Pictures with lens parameters:

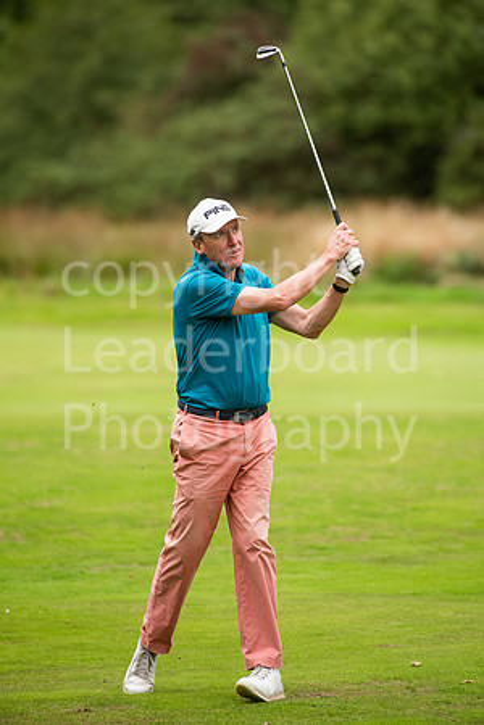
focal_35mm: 300
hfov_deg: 4.6
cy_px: 362
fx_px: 6050
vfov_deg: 6.9
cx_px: 242
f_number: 4.5
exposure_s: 1/1600
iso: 1000
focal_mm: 300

EXERCISE GOAL: Reproduce the records exactly, images excluded.

ANSWER AREA:
focal_35mm: 300
hfov_deg: 4.6
cy_px: 362
fx_px: 6050
vfov_deg: 6.9
cx_px: 242
f_number: 4.5
exposure_s: 1/1600
iso: 1000
focal_mm: 300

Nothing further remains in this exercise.